The Grand Canyon is one of the most jaw-dropping places on Earth! It is a huge, deep gorge in the state of Arizona. The Colorado River carved it out over millions of years, slowly cutting through layers of rock. It is 277 miles long, up to 18 miles wide, and more than a mile deep. About 6 million people visit it every year!
The canyon walls show beautiful stripes of red, orange, brown, and tan! Each stripe is a different layer of rock from a different time in Earth’s history. It is like looking at a giant timeline made of stone. Some of the rock at the bottom is nearly 2 billion years old. Visitors can look out from the rim, hike down into the canyon, or even ride mules along the trails!
California condors, one of the rarest birds in the world, fly over the Grand Canyon! Bighorn sheep climb along the rocky walls, and lizards and rattlesnakes live among the rocks. Down at the bottom, the Colorado River is home to fish and frogs.
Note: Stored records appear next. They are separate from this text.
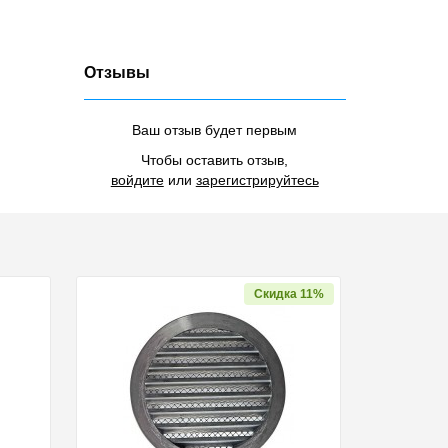
Отзывы
Ваш отзыв будет первым
Чтобы оставить отзыв,
войдите
или
зарегистрируйтесь
Скидка 11%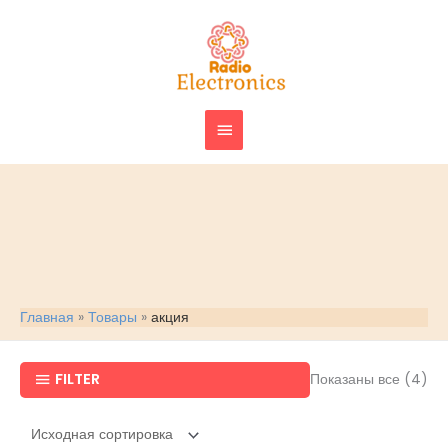
Перейти
ГЛАВНОЕ
к
МЕНЮ
содержимому
Главная
Товары
акция
FILTER
Показаны все (4)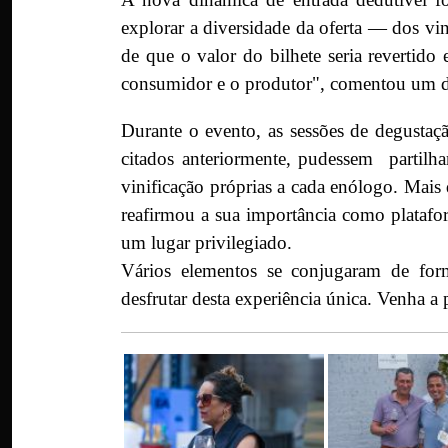
explorar a diversidade da oferta — dos vi
de que o valor do bilhete seria revertido
consumidor e o produtor", comentou um do
Durante o evento, as sessões de degustaç
citados anteriormente, pudessem partilha
vinificação próprias a cada enólogo. Mai
reafirmou a sua importância como platafo
um lugar privilegiado.
Vários elementos se conjugaram de fo
desfrutar desta experiência única. Venha a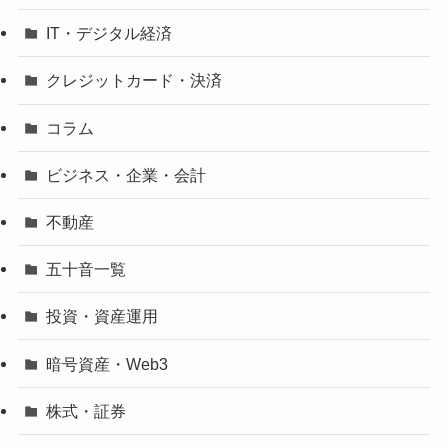
IT・デジタル経済
クレジットカード・決済
コラム
ビジネス・企業・会計
不動産
五十音一覧
投資・資産運用
暗号資産・Web3
株式・証券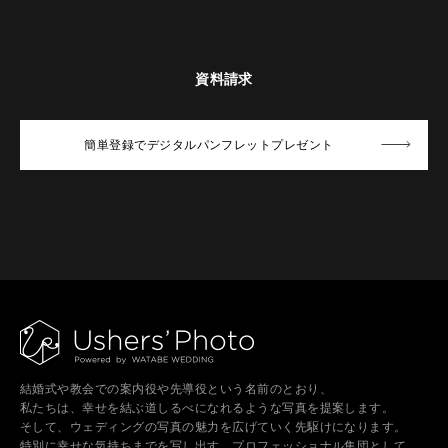
資料請求
簡単登録でデジタルパンフレットプレゼント
結婚式や教会での案内役や先導役という名前のとおり、
私たちは、幸せを結ぶ道しるべになれるような写真を提案します。
そして、ウェディングの写真の魅力を広げていく先駆けになります。
特別に幸せな気持ちまでを写し出す、プロフェッショナル集団として。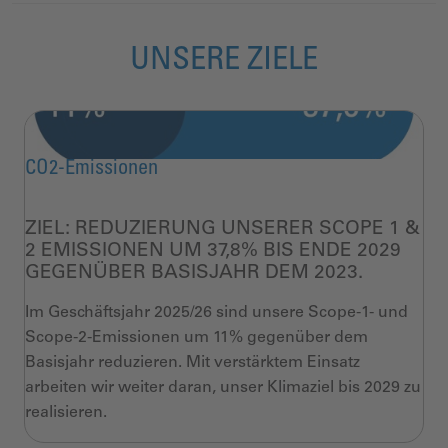
UNSERE ZIELE
CO2-Emissionen
ZIEL: REDUZIERUNG UNSERER SCOPE 1 &
2 EMISSIONEN UM 37,8% BIS ENDE 2029
GEGENÜBER BASISJAHR DEM 2023.
Im Geschäftsjahr 2025/26 sind unsere Scope-1- und
Scope-2-Emissionen um 11% gegenüber dem
Basisjahr reduzieren. Mit verstärktem Einsatz
arbeiten wir weiter daran, unser Klimaziel bis 2029 zu
realisieren.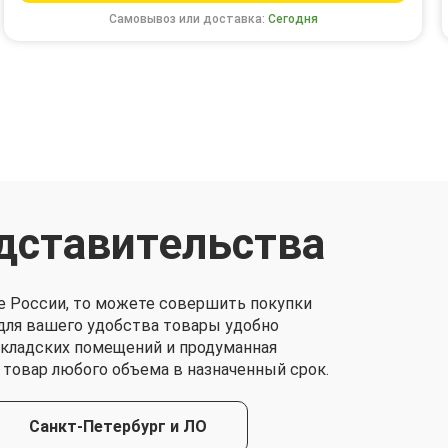
Самовывоз или доставка:
Сегодня
дставительства
е России, то можете совершить покупки
о для вашего удобства товары удобно
складских помещений и продуманная
 товар любого объема в назначенный срок.
Санкт-Петербург и ЛО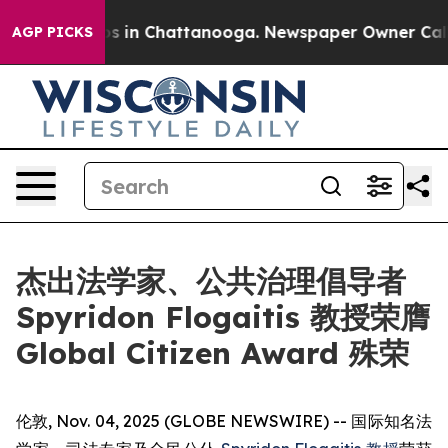
apse
Chaos in Chattanooga. Newspaper Owner Calls th
AGP PICKS
杰出法学家、公共治理倡导者
Spyridon Flogaitis 教授荣膺
Global Citizen Award 殊荣
伦敦, Nov. 04, 2025 (GLOBE NEWSWIRE) -- 国际知名法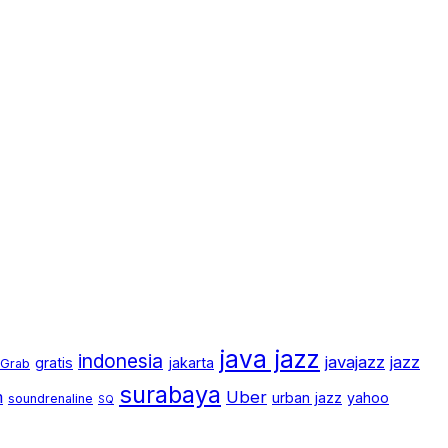
java jazz
indonesia
javajazz
jazz
gratis
jakarta
Grab
surabaya
m
Uber
urban jazz
yahoo
soundrenaline
SQ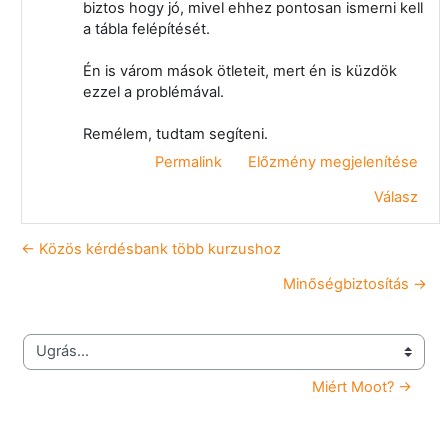
biztos hogy jó, mivel ehhez pontosan ismerni kell
a tábla felépítését.
Én is várom mások ötleteit, mert én is küzdök
ezzel a problémával.
Remélem, tudtam segíteni.
Permalink
Előzmény megjelenítése
Válasz
← Közös kérdésbank több kurzushoz
Minőségbiztosítás →
Ugrás...
Miért Moot? →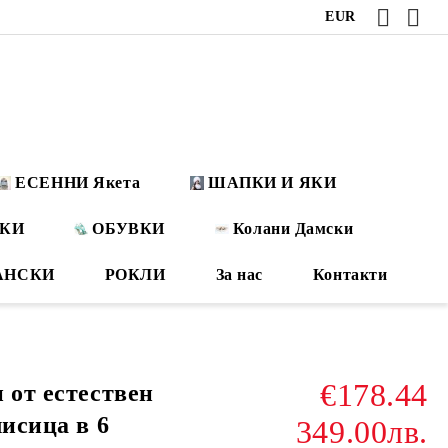
EUR
ЕСЕННИ Якета
ШАПКИ И ЯКИ
ОКИ
ОБУВКИ
Колани Дамски
АНСКИ
РОКЛИ
За нас
Контакти
€178.44
 от естествен
лисица в 6
349.00лв.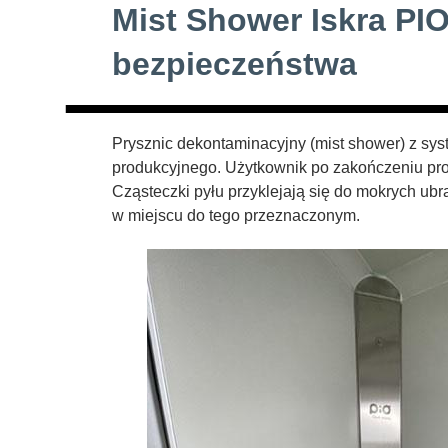
Mist Shower Iskra PIO
bezpieczeństwa
Prysznic dekontaminacyjny (mist shower) z sy
produkcyjnego. Użytkownik po zakończeniu proc
Cząsteczki pyłu przyklejają się do mokrych ub
w miejscu do tego przeznaczonym.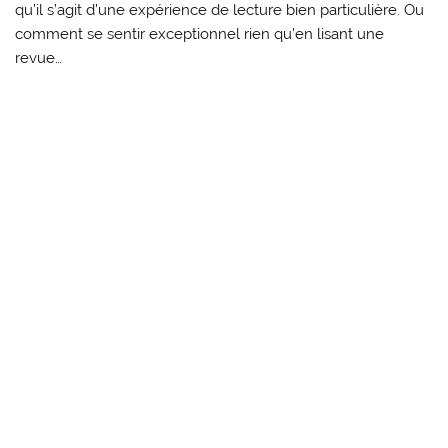
qu’il s’agit d’une expérience de lecture bien particulière. Ou
comment se sentir exceptionnel rien qu’en lisant une
revue…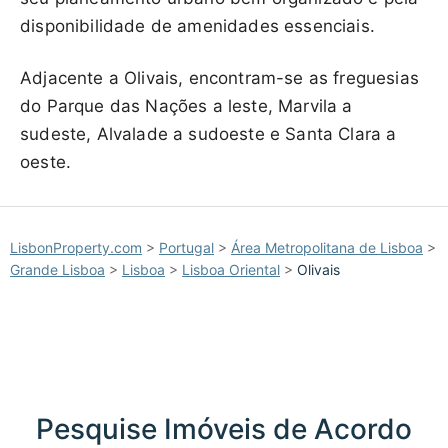
disponibilidade de amenidades essenciais.
Adjacente a Olivais, encontram-se as freguesias
do Parque das Nações a leste, Marvila a
sudeste, Alvalade a sudoeste e Santa Clara a
oeste.
LisbonProperty.com
>
Portugal
>
Área Metropolitana de Lisboa
>
Grande Lisboa
>
Lisboa
>
Lisboa Oriental
>
Olivais
Pesquise Imóveis de Acordo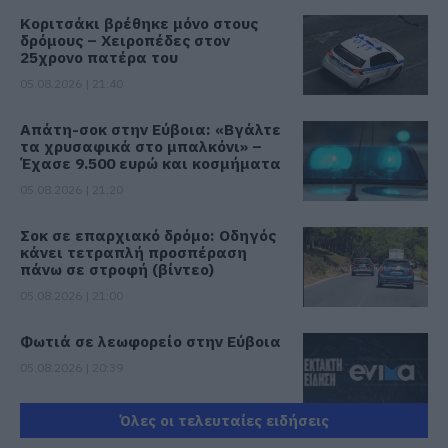
Κοριτσάκι βρέθηκε μόνο στους
δρόμους – Χειροπέδες στον
25χρονο πατέρα του
05.08.2026 | 21:40
Απάτη-σοκ στην Εύβοια: «Βγάλτε
τα χρυσαφικά στο μπαλκόνι» –
Έχασε 9.500 ευρώ και κοσμήματα
05.08.2026 | 21:20
Σοκ σε επαρχιακό δρόμο: Οδηγός
κάνει τετραπλή προσπέραση
πάνω σε στροφή (βίντεο)
05.08.2026 | 21:00
Φωτιά σε λεωφορείο στην Εύβοια
05.08.2026 | 20:39
Όλες οι τελευταίες ειδήσεις
Η λειτουργία στα κλειδιά του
The canyon has different plants at the top and bottom because the temperature changes as you go deeper.
- The Grand Canyon is so deep that it would take about 4 hours to hike from the top to the bottom!
- The Havasupai people have lived inside the canyon for at least 800 years.
- If you stacked 4 Empire State Buildings on top of each other, they would just barely reach the rim from the bottom.
- The rocks at the bottom of the canyon are almost half as old as the Earth itself!